#### Exercise objective:
Repeat the lines below word for word, leaving out the pictures.

#### Dataset excerpt:
┄┄┄┄┄┄

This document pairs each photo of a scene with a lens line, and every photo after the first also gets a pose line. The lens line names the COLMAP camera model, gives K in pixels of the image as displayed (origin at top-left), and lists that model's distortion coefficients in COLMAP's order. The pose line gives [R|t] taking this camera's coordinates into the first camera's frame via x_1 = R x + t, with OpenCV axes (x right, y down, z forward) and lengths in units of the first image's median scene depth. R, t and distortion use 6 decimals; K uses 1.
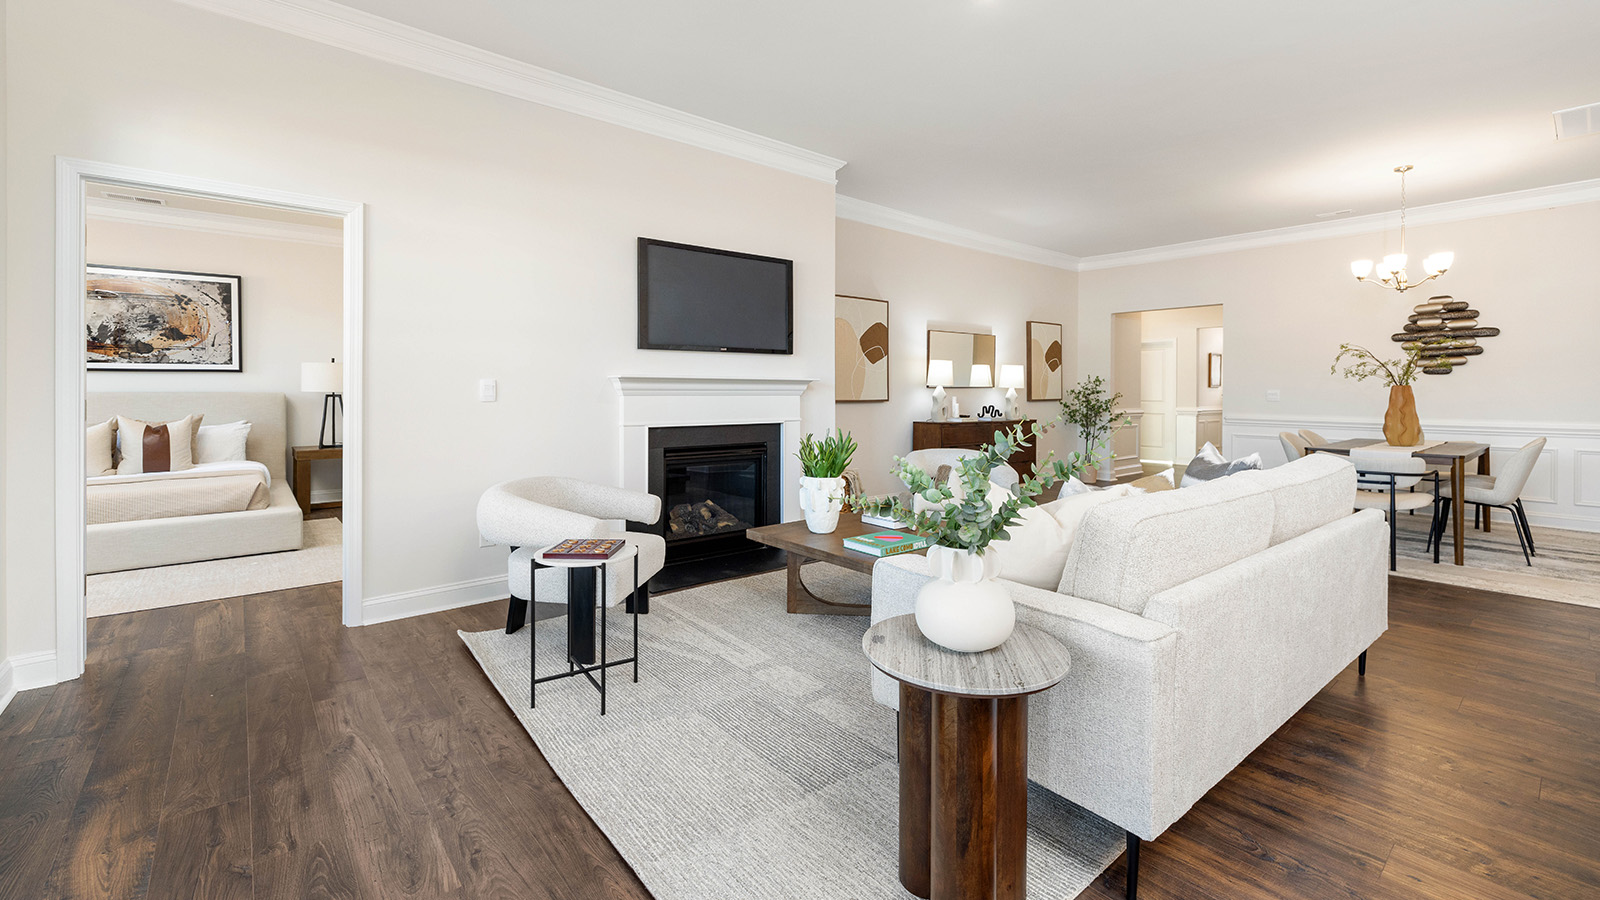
lens RADIAL K [[674.1, 0, 804.6], [0, 674.1, 385.8], [0, 0, 1]] dist [0.001385, 0.000202]
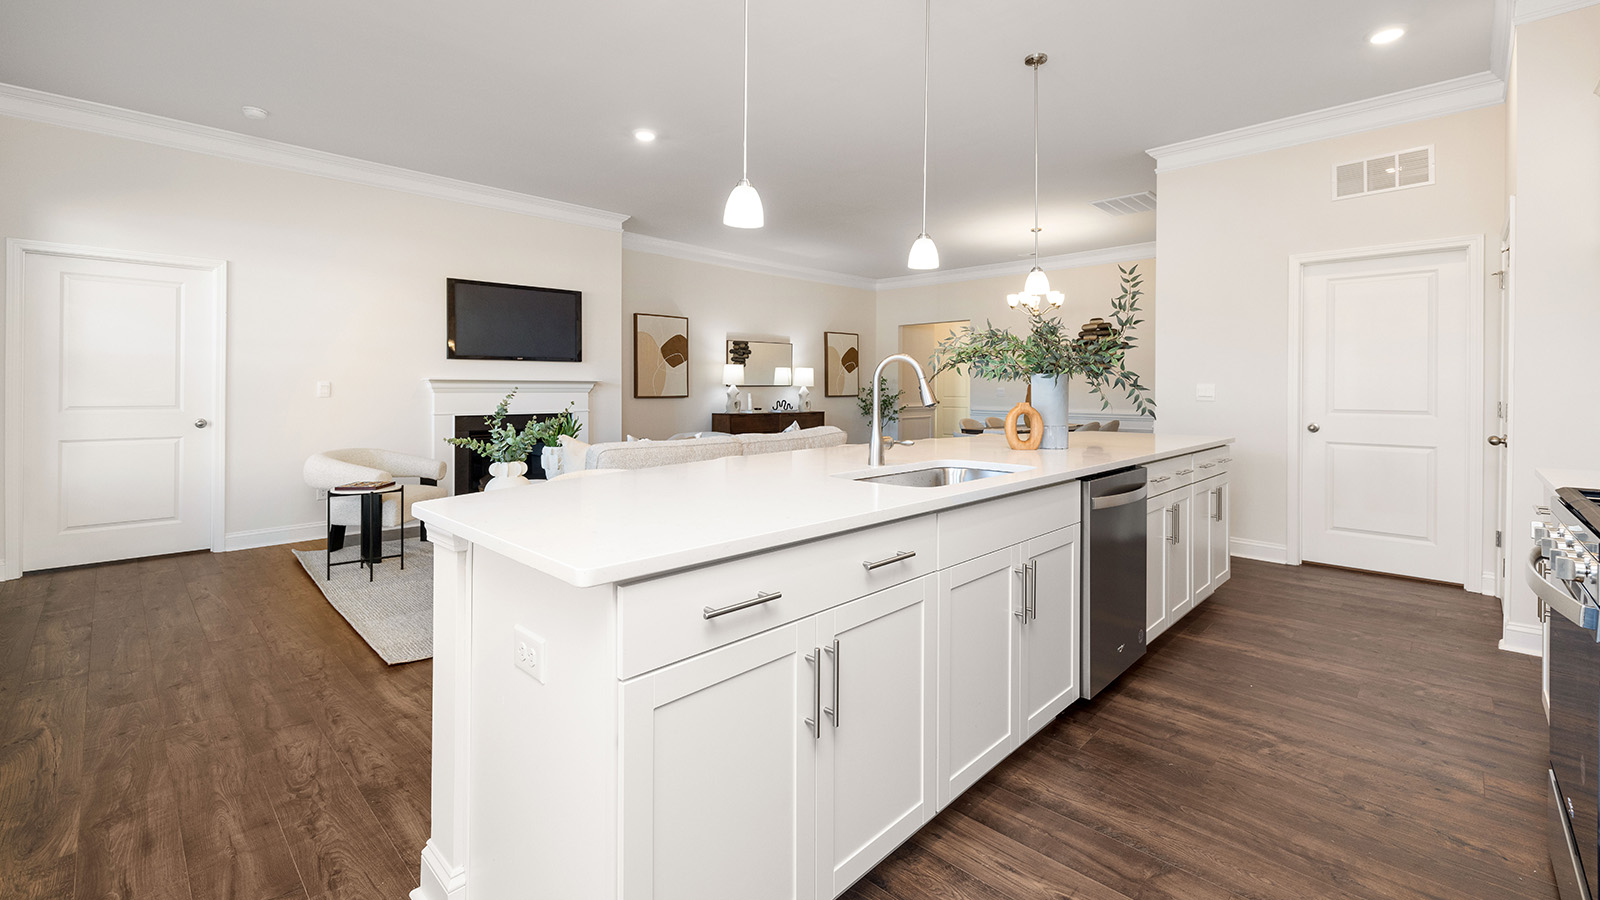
lens RADIAL K [[674.1, 0, 805.1], [0, 674.1, 379.9], [0, 0, 1]] dist [0.001385, 0.000202]
pose [[0.995301, 0.000133, 0.096830, 0.284271], [0.000269, 0.999991, -0.004146, -0.004772], [-0.096829, 0.004152, 0.995292, -0.362271]]
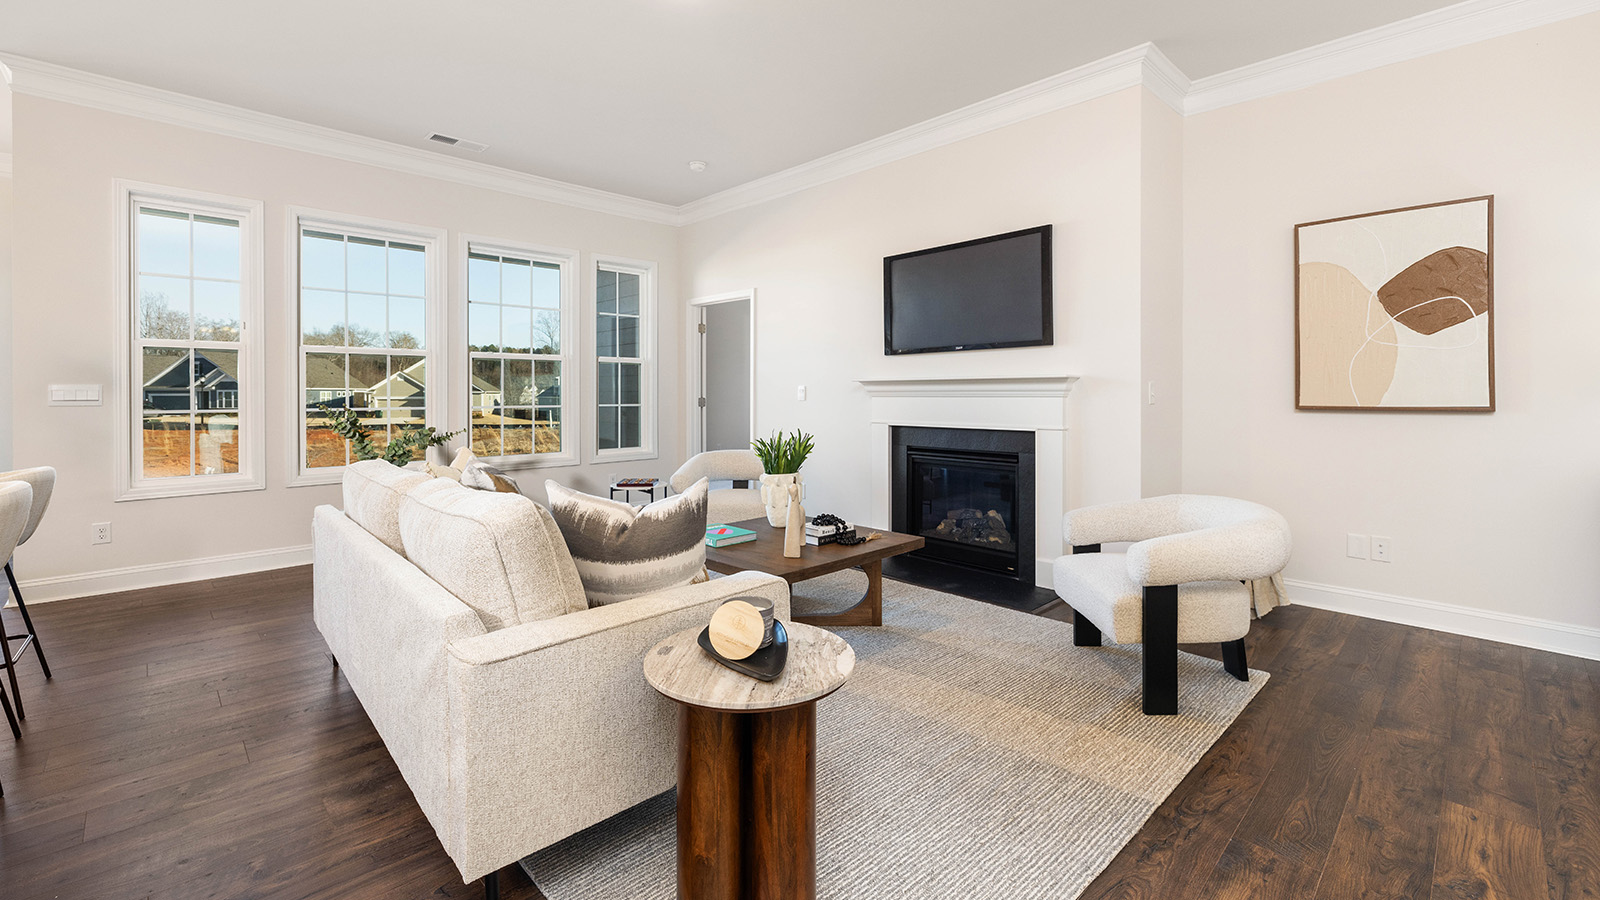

┄┄┄┄┄┄

#### Exercise result:
This document pairs each photo of a scene with a lens line, and every photo after the first also gets a pose line. The lens line names the COLMAP camera model, gives K in pixels of the image as displayed (origin at top-left), and lists that model's distortion coefficients in COLMAP's order. The pose line gives [R|t] taking this camera's coordinates into the first camera's frame via x_1 = R x + t, with OpenCV axes (x right, y down, z forward) and lengths in units of the first image's median scene depth. R, t and distortion use 6 decimals; K uses 1.
lens RADIAL K [[674.1, 0, 804.6], [0, 674.1, 385.8], [0, 0, 1]] dist [0.001385, 0.000202]
lens RADIAL K [[674.1, 0, 805.1], [0, 674.1, 379.9], [0, 0, 1]] dist [0.001385, 0.000202]
pose [[0.995301, 0.000133, 0.096830, 0.284271], [0.000269, 0.999991, -0.004146, -0.004772], [-0.096829, 0.004152, 0.995292, -0.362271]]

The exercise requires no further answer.